Recognition Rate Versus Substitution Rate Curve: An Objective Utility Assessment Criterion of Simulated Training Data

Data augmentation is beneficial when the measured training data are insufficient to train a robust deep model. One of the promising techniques is to use simulated data generated by physics-based engines. For example, few-shot learning of synthetic aperture radar (SAR) targets could be benefited from simulated SAR images. However, the characteristics of the simulated training data significantly affect the performance of the trained model. Therefore, it is of great significance to evaluate the utility of simulated data objectively and effectively. A recognition rate versus substitution rate curve (RSC)-based assessment criterion is proposed, consisting of substitution rate (SR)-based dataset allocation stage and RSC-based evaluation stage.
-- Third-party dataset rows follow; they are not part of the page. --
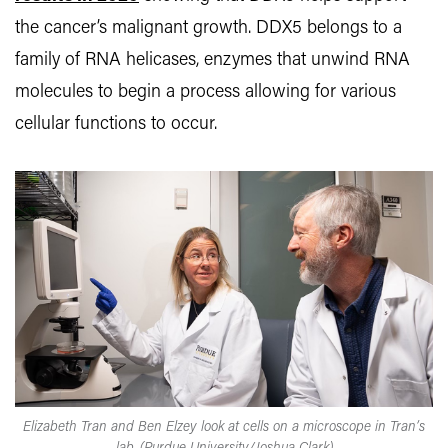
the cancer’s malignant growth. DDX5 belongs to a
family of RNA helicases, enzymes that unwind RNA
molecules to begin a process allowing for various
cellular functions to occur.
Elizabeth Tran and Ben Elzey look at cells on a microscope in Tran’s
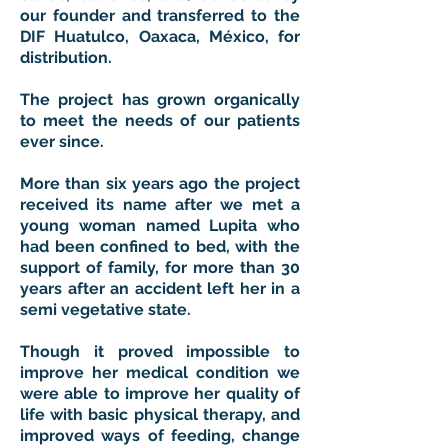
our founder and transferred to the
DIF Huatulco, Oaxaca, México, for
distribution.
The project has grown organically
to meet the needs of our patients
ever since.
More than six years ago the project
received its name after we met a
young woman named Lupita who
had been confined to bed, with the
support of family, for more than 30
years after an accident left her in a
semi vegetative state.
Though it proved impossible to
improve her medical condition we
were able to improve her quality of
life with basic physical therapy, and
improved ways of feeding, change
First, the differential dataset allocation is performed under a progressive SR to obtain paired reference and comparison training sets. Then, the reference and comparison classifiers are trained under different SRs using the same network and parameter configuration in the RSC criterion-based evaluation stage. AconvNet and AlexNet are selected as the backbones of the evaluation network. Especially, k-fold cross-validation is applied to alleviate selection bias. The difference between the integrals of RSCs is defined as the RSC score for the simulated dataset. Experiments conducted on the measured and simulated moving and stationary target acquisition and recognition (MSTAR) database demonstrate the rationality and validity of the proposed RSC criterion. Specifically, multisource simulated datasets are adopted, including the adversarial autoencoder-generated and electromagnetic simulation datasets. The proposed RSC criterion shows promising utility evaluation ability, flexibility, and extensibility compared with traditional full-reference image-quality assessment criteria.